Will gain seats in October, Liberals insist
With four months to overcome a massive spread in the polls, Newfoundland and Labrador's Liberals are spending this weekend looking for a way to take the wind out of Premier Danny Williams's sails.
The Liberals, who launch their annual convention Friday night in Gander, have long been trailing Williams's Progressive Conservatives by more than 50 points, according to a succession of tracking polls by Halifax-based Corporate Research Associates.
The latest poll, released earlier this week, showed the PCs had 73 per cent of decided voter support, far ahead of the Liberals' 19 per cent. The New Democrats has seven per cent.
The PCs have dominated CRA polls for more than two years. The last time the Tories and Liberals were competitive in polling data was in June 2004, shortly after a bitter one-month public service strike.
Yvonne Jones, a Liberal who has held the southern Labrador district of Cartwright-L'Anse au Clair for the Liberals since 1996, said polling data will become meaningless when the election campaign kicks into gear in earnest in the months ahead. The general election is scheduled for Oct. 9.
"We're going to win seats on the ground, in various areas of this province," Jones told CBC News.
"And we're going to come back to the house of assembly in the next session with more members than we have right now."
The Liberals currently hold 12 of the legislature's 48 seats.
Byelection victories
Despite Tory dominance in public opinion polls, the Liberals and the NDP were able to push back against the Williams machine inrecent byelections.
Last fall, NDP Leader Lorraine Michael held off a bid by star Tory candidate Jerome Kennedy in the St. John's district of Signal Hill-Quidi Vidi.
Liberal MHA George Sweeney— who will be squaring off against Kennedy, a prominent St. John's criminal defence lawyer, in Carbonear-Harbour Grace in October— discounts the poll spread, as well.

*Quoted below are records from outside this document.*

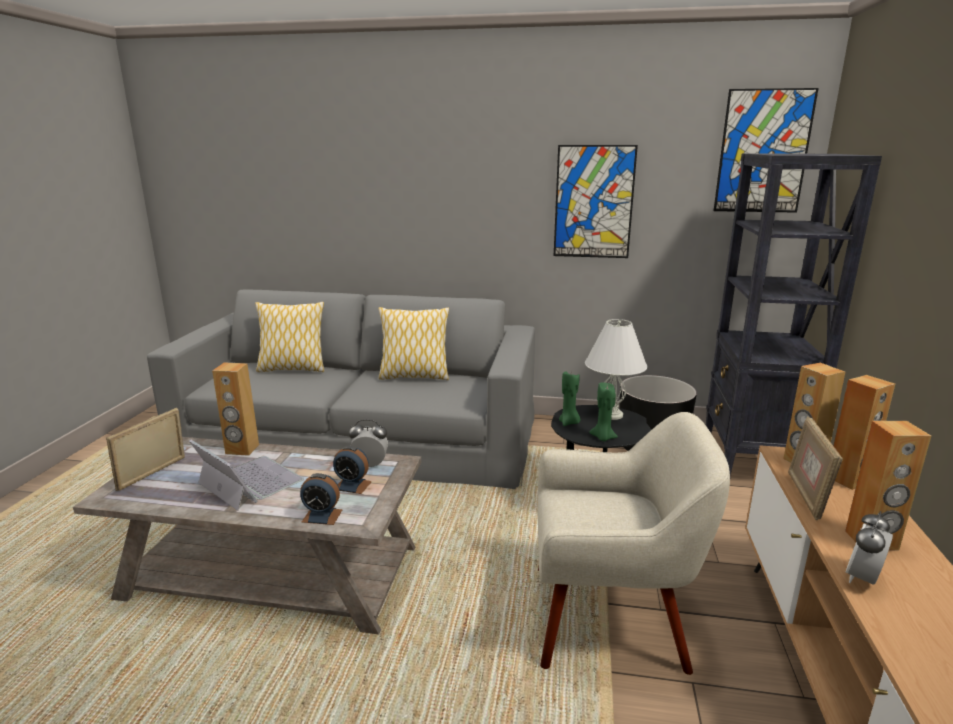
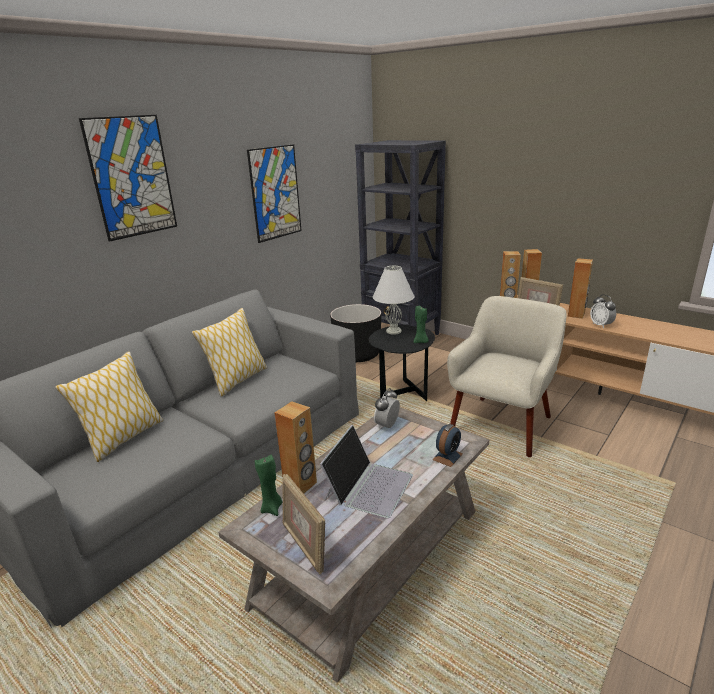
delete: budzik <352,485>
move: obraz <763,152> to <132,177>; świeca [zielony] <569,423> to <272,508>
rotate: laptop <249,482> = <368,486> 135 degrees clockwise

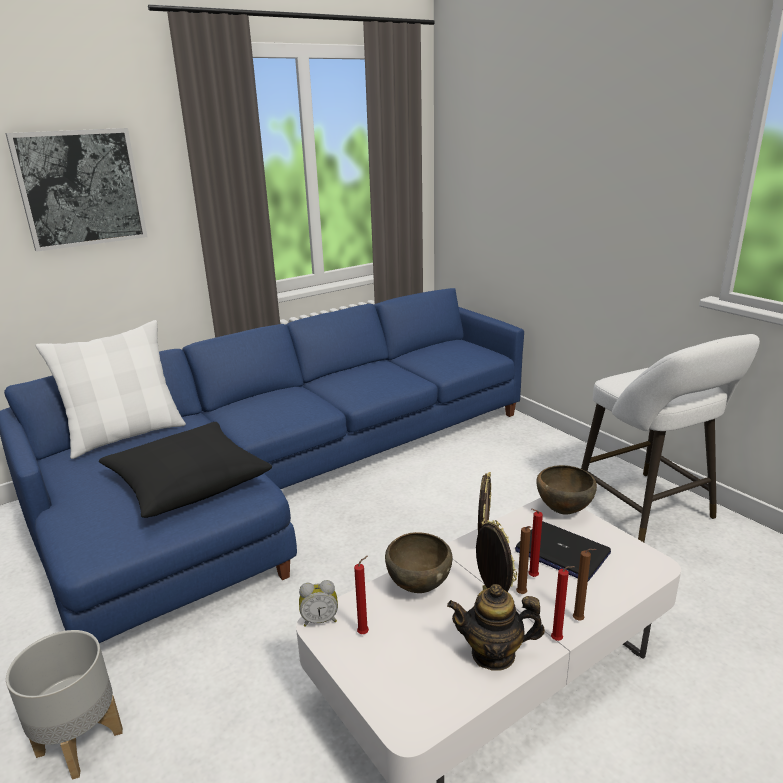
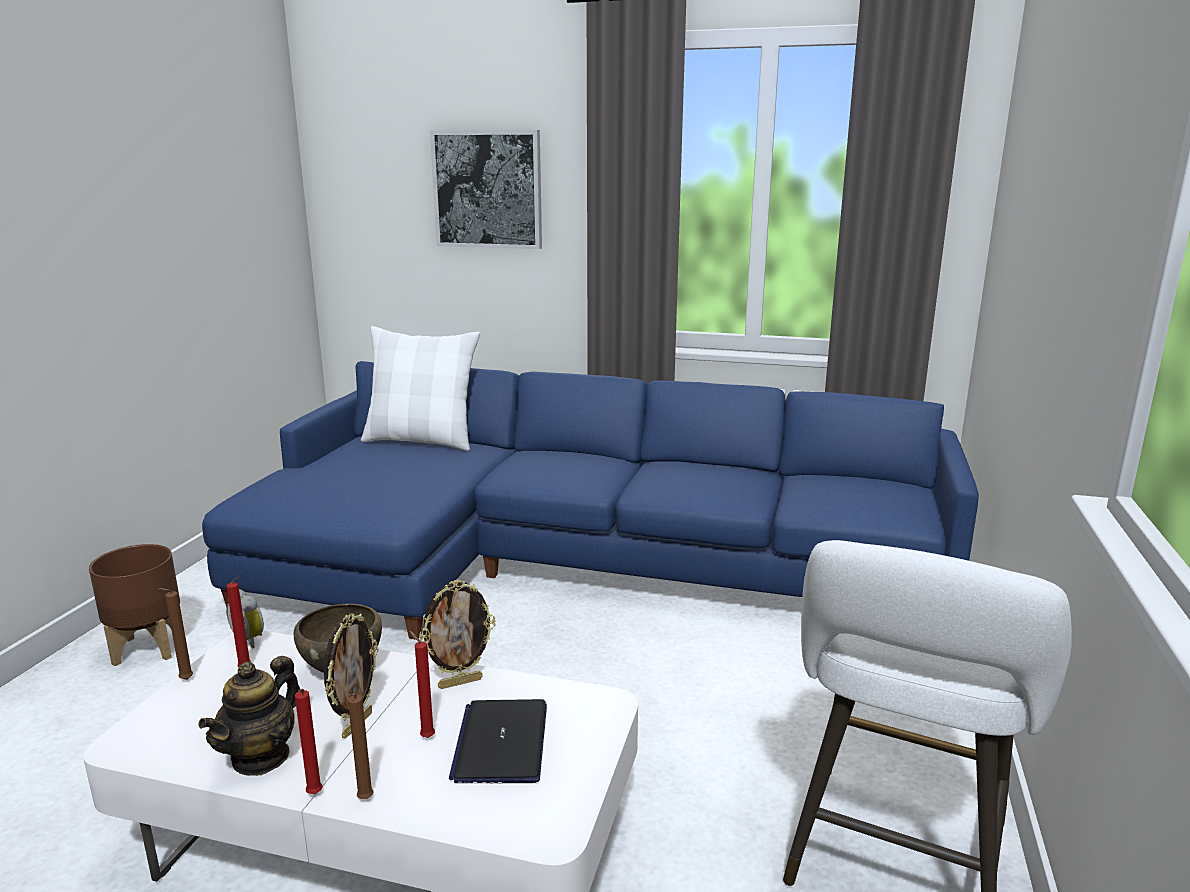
delete: poduszka [czarny] <187,481>; miska [brązowy] <563,511>
move: świeca [brązowy] <522,595> to <184,680>
recolor: donica [szary] <79,742> to donica [brązowy] <148,648>
rotate: imbryk <493,654> = <261,757> 120 degrees counterclockwise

"Just how accurate that poll is, you know, I'm not hearing it in my district, and a lot of other districts outside the city… are not showing 70 per cent, let me tell you," said Sweeney.
The margin of error in the latest poll is 4.9 per cent, which is comparatively wide for a provincewide poll.
Sweeney's comments, meanwhile, point to where the Liberals may be focusing their strategy. With no seats in the St. John's area to call their own, the Liberals have been pressing Williams hard on his agenda for rural communities.
Liberal leadership turnover
The Liberals went through internal turmoil in 2006, with Jim Bennett, an unelected lawyer from Daniel's Harbour, acclaimed as leader. He resigned only a few months later, after reports of conflicts with members of the caucus.
Twillingate & Fogo MHA Gerry Reid, who had served as interim leader following former premier Roger Grimes's retirement, took over the party's leadership after Bennett quit.
Tory members of the house of assembly tried not to gloat openly about the ongoing lead in the polls they have enjoyed. For John Hickey, a Labrador MHA who serves as transportation minister, the Liberals can only blame themselves.
"We see the lack of leadership over there on the Liberal side. Basically they're bankrupt of any new ideas and policies," Hickey said.
Nonetheless, Tory members of the house have made cracks through this spring's legislative session at the Liberals' expense, including over a "super weekend" of star-candidate nominations thatdelivered far lesscampaign-building buzz than the party had wished.